Dispersal of radicals in Tbilisi. Photo: Irakli Gedenidze / Reuters

The police completed the dispersal of the protest action on Rustaveli Avenue in Tbilisi by the morning of November 30.

Law enforcement officers pushed the demonstrators to the Rustaveli metro station, taking them into a cordon. There were mass detentions.

It was the second night of protests after the government announced the freezing of EU accession negotiations.

The media reported "a lot of victims" from among the protesters.

Utilities are working on Rustaveli. They are dismantling the remains of the barricades that the demonstrators built from benches, garbage cans, rental scooters and other items. From there, they periodically fired New Year's fireworks in the direction of the police. In response, tear gas capsules flew from the cordon.

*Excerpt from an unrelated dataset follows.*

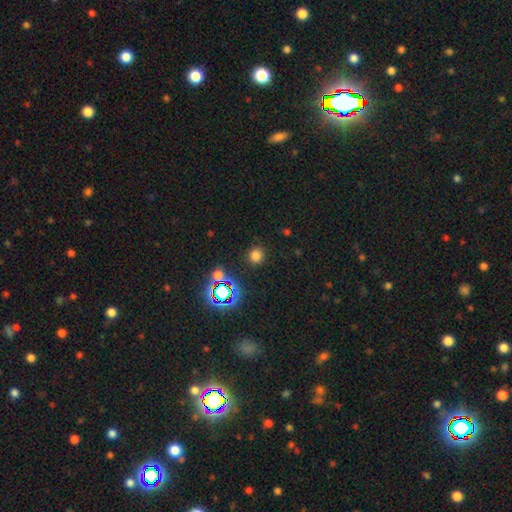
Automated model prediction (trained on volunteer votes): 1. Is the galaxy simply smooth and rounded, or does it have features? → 72% smooth, 23% star or artifact, 5% featured or disk.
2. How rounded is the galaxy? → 91% round, 8% in between, 1% cigar-shaped.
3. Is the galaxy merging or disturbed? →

The Georgian Interior Ministry confirmed the detention of 107 people during the crackdown. As a result of the violent actions of the protesters, 10 employees of the Ministry of Internal Affairs were injured. One of the security forces remains in the hospital with burns of varying degrees.

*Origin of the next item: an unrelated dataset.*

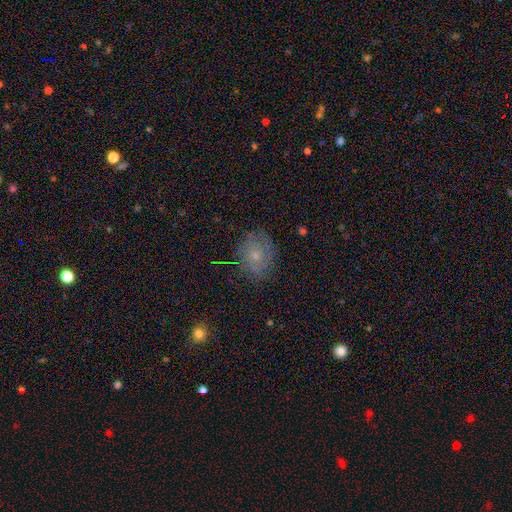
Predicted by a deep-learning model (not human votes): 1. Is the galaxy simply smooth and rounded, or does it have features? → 44% featured or disk, 42% smooth, 14% star or artifact.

In just two days in About 150 protesters were detained in Tbilisi, and another 10 people were detained in Batumi.

Meanwhile, following some of the employees of the Ministry of Defense, the Ministry of Health and the Ministry of Foreign Affairs, who quit due to disagreement with the government's decision to suspend EU accession negotiations until 2028, journalists of the Rustavi-2 TV company also quit.

"The fortress is collapsing from the inside. Now it's the turn of the Public Broadcaster," Georgian President Salome Zurabishvili wrote on social networks about this.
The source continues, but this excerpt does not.